■ **SUPPLIED TEXT**:
BEGIN
Senate Audits 20130516

Senator Mike Duffy arrives on Parliament Hill for a meeting on Parliament Hill on May 9, 2013. The so-called Duffy affair occupied much of the political and media attention on Parliament Hill in 2013. (Sean Kilpatrick/Canadian Press)

"A sense of anger, betrayal, disappointment, deception. You name it,'' Harper told Postmedia.

"I've had a range of emotions about that. You know, anger, betrayal, disrespect, you name it, disappointment,'' he told Global News.

Harper, like Obama, was far happier talking about the future. And given the past year, that's entirely understandable.

The PM says he's ''got the only strong team and the only group of people with a serious economic agenda for the country.''

Harper no lame duck

So two leaders, both ending difficult years in office, both feeling the heat from voters, but that's really where the similarities end. 

Obama is in his second term, and under U.S. law cannot run again in 2016. In some circles he's already a lame duck. In others, he's just beginning to enjoy the kind of freedom politicians have when voters don't get another chance to pass judgment.
END
■ **THINGS TO DO**:
1 > In the article on Harper and Obama, on what date did Senator Mike Duffy arrive on Parliament Hill for a meeting?
2 > Extend the article on Harper and Obama, picking up right after its last sentence.
The material after this has no connection to the text.

■ **AVAILABLE DATA**:
BEGIN
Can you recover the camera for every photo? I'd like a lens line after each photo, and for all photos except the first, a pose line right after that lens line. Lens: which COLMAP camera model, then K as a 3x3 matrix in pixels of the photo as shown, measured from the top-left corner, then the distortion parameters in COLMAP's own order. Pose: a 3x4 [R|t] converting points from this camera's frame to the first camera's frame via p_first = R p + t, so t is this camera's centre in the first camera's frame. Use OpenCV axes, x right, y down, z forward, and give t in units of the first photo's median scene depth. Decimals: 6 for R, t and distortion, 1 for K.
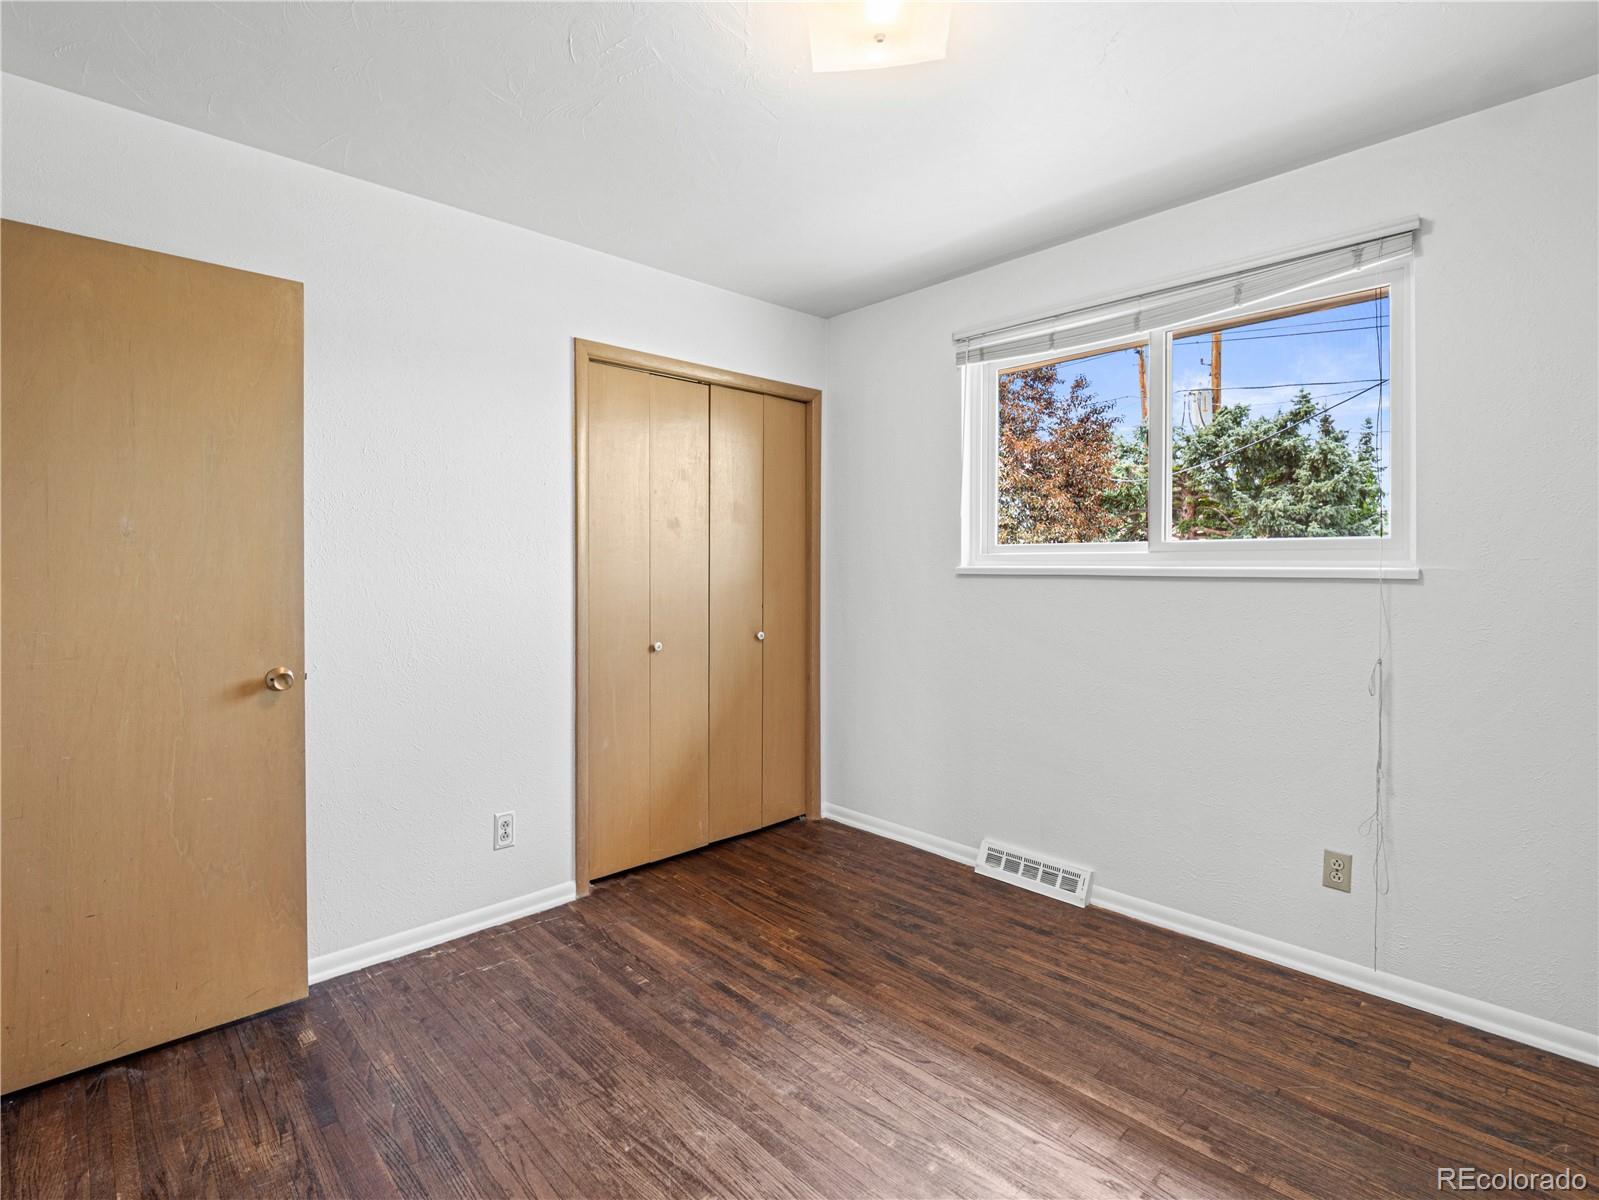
lens RADIAL K [[785.4, 0, 799.9], [0, 785.4, 576.0], [0, 0, 1]] dist [-0.010126, 0.000198]
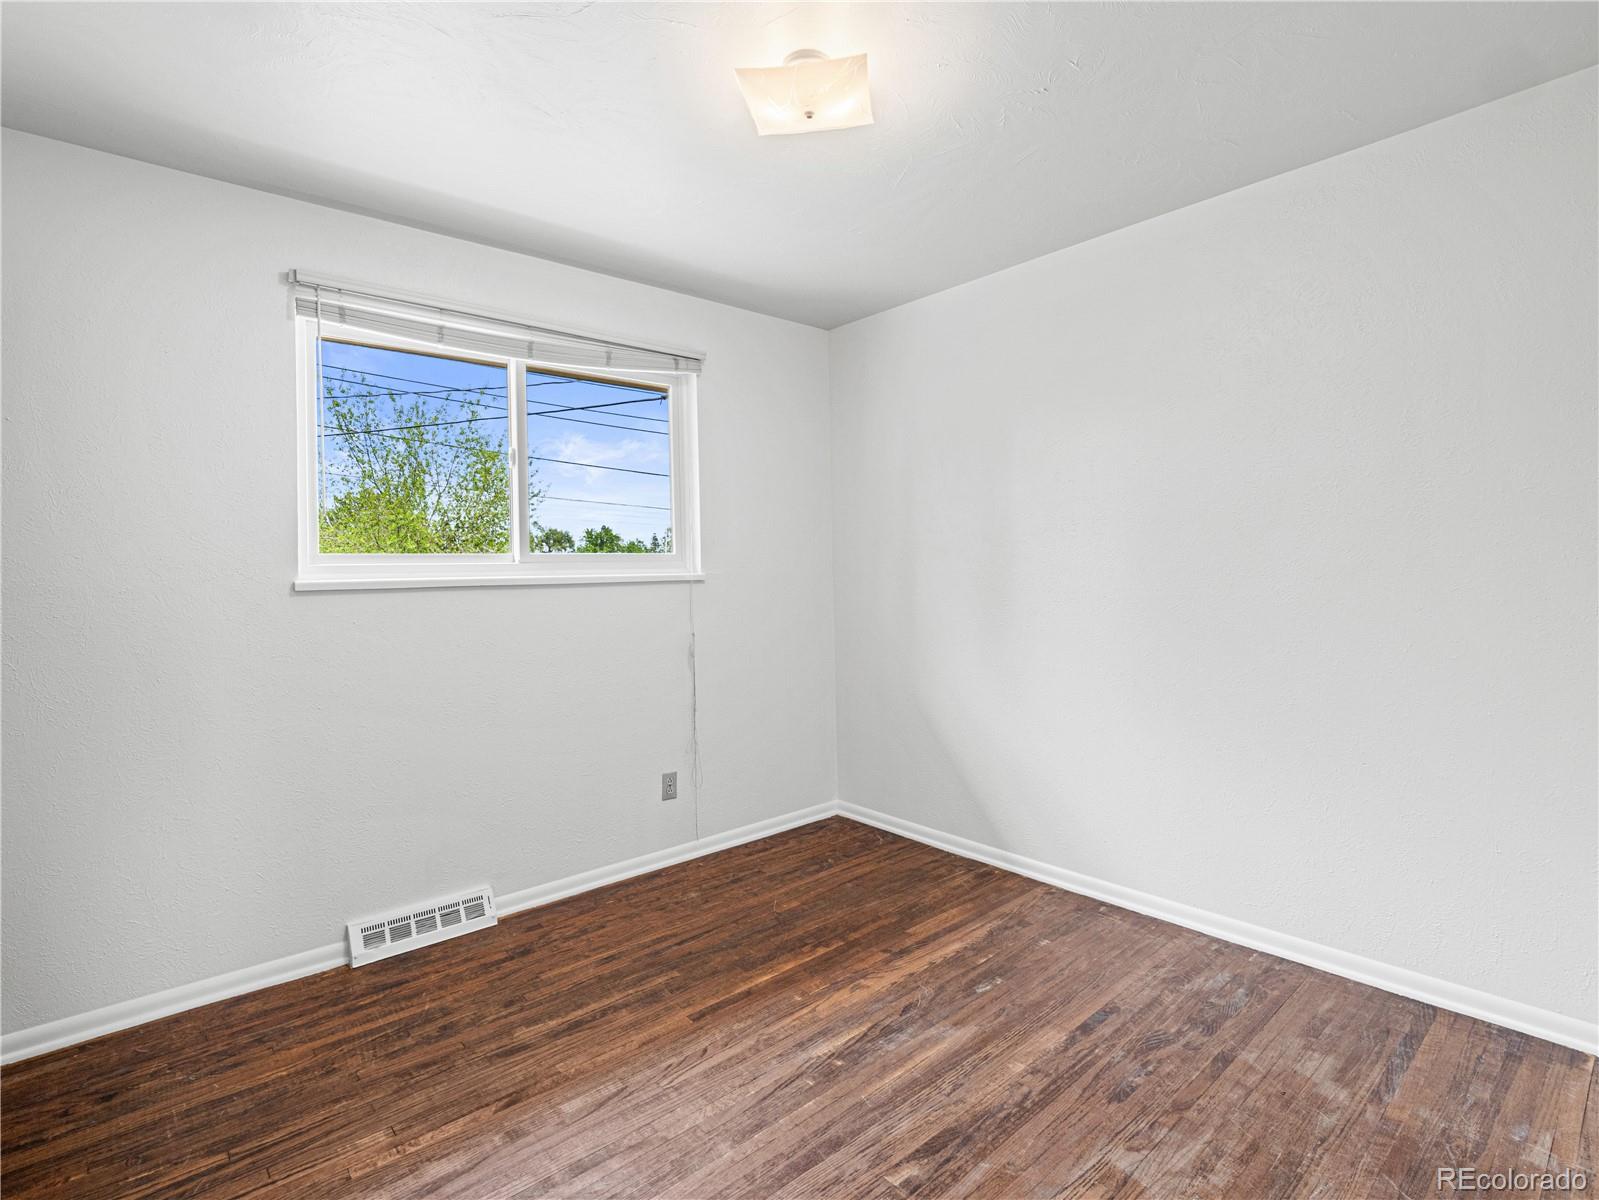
lens RADIAL K [[785.4, 0, 799.9], [0, 785.4, 576.0], [0, 0, 1]] dist [-0.010126, 0.000198]
pose [[0.044724, -0.008212, 0.998966, -0.671459], [0.033003, 0.999433, 0.006738, -0.008875], [-0.998454, 0.032668, 0.044969, 0.626552]]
END
■ **SOLVED TASKS**:
1 > May 9, 2013.

2 >
Harper, on the other hand, is planning to run, making it clear in those year-end interviews that he intends to lead the Conservatives in the 2015 election. And even with the first real signs of discontent in his caucus, Harper is anything but a lame duck.

His message remains solid economic stewardship, and on that score at least, 2013 was not a complete writeoff. His government set a foundation this year upon which to build, beginning with the preliminary free trade agreement with the European Union.

While CETA, as it's known, was all but lost in the furor sparked by the Senate scandal, the deal is worth billions of dollars to the Canadian economy, removing virtually all tariffs on exports and imports and making Canadian products more competitive in Europe.

The federal budget is also well on the way to being balanced in time for the next election. Conservatives reduced direct spending for a third consecutive year. Federal government spending as a share of the economy fell to its lowest point since 1948.

Tough selling the message

Harper's problem is that these things are hardly the stuff that makes for great ad copy, let alone the kind of thing to convince Canadians to move beyond the raft of bad news that's stalked him since May, when Wright's largesse to Duffy first became public.

From that point on, question period and the media fixated on what the prime minister knew, when he knew it and how on earth he wasn't told when so many of his underlings were aware of Wright's decision.

Harper has skirted those questions, even in his year-end interviews.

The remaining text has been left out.